In a mix of power and ground planes, the return currents always flow in the closest plane and have to go through many bypass capacitors. (High Speed Digital Design - Prentice Hall - Johnson- Graham).
I have a board with different power planes (1.5V, 3.3V and 2.5V). In case an internal trace layer is between a 3.3V power plane and a ground plane, which plane uses the return current of a trace betwwen 2 components powered by 1.5V? Near the components there are only 1.5V bypass capacitors.
3.3V bypass capacitors are away from the trace. The distance between the signal layer and the 3.3V plane is less than the distance from signal trace to GND.

Thanks for the support.

Bryan
 

WBahn

Joined Mar 31, 2012
29,978
The return current wants to follow the signal as much as possible.
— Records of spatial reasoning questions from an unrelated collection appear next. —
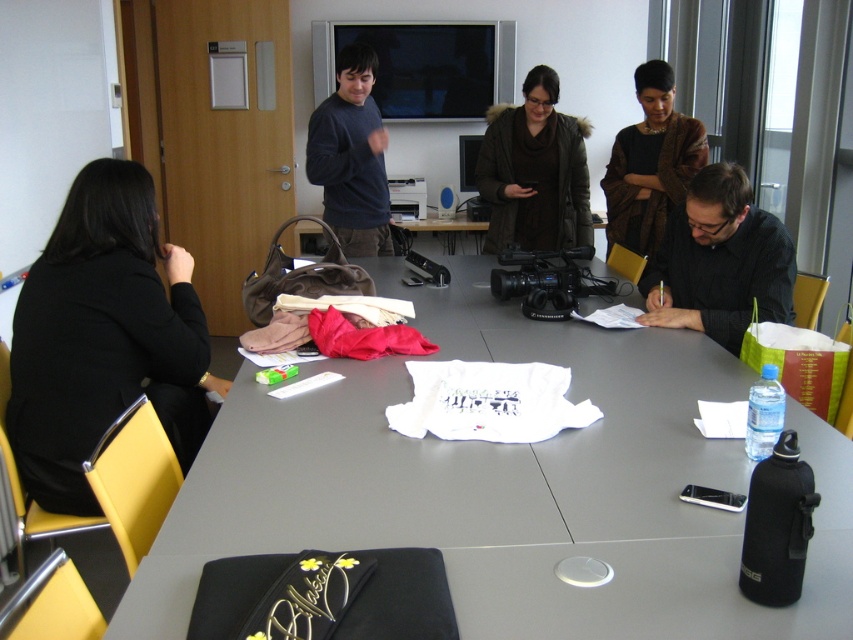
Question: Estimate the real-world distances between objects in this image. Which object is closer to the brown textured coat at upper center?

Choices:
 (A) brown fuzzy coat at center
 (B) black matte shirt at center

Answer: (A)

Question: Does black fabric jacket at left have a smaller size compared to black matte shirt at center?

Choices:
 (A) no
 (B) yes

Answer: (A)

Question: From the image, what is the correct spatial relationship of white fabric shirt at center in relation to black matte shirt at center?

Choices:
 (A) below
 (B) above

Answer: (A)

Question: Which point is farther to the camera?

Choices:
 (A) (380, 202)
 (B) (492, 132)
 (C) (360, 403)

Answer: (A)

Question: Which point is closer to the camera?

Choices:
 (A) (577, 339)
 (B) (114, 282)
 (C) (730, 291)

Answer: (B)

Question: Can you confirm if brown fuzzy coat at center is smaller than brown textured coat at upper center?

Choices:
 (A) no
 (B) yes

Answer: (B)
Where it comes to a discontinuity it will travel out to the nearest path that will let it come back (and that isn't a unique path, it will likely split along many available paths, but not equally). You can get some idea of what the likely dominant path is by pretending that you are the return current and finding the "best" route home that deviates the least from your ideal path.

To minimize the deviations, use stitching capacitors between the planes that the signal crosses as close to the crossing points as possible.
 

Thread Starter

BRAID94

Joined Jul 18, 2022
3
So in the example shown, the return current will flow in GND and +3V3 power plane through the bypass capacitors. Is it correcet?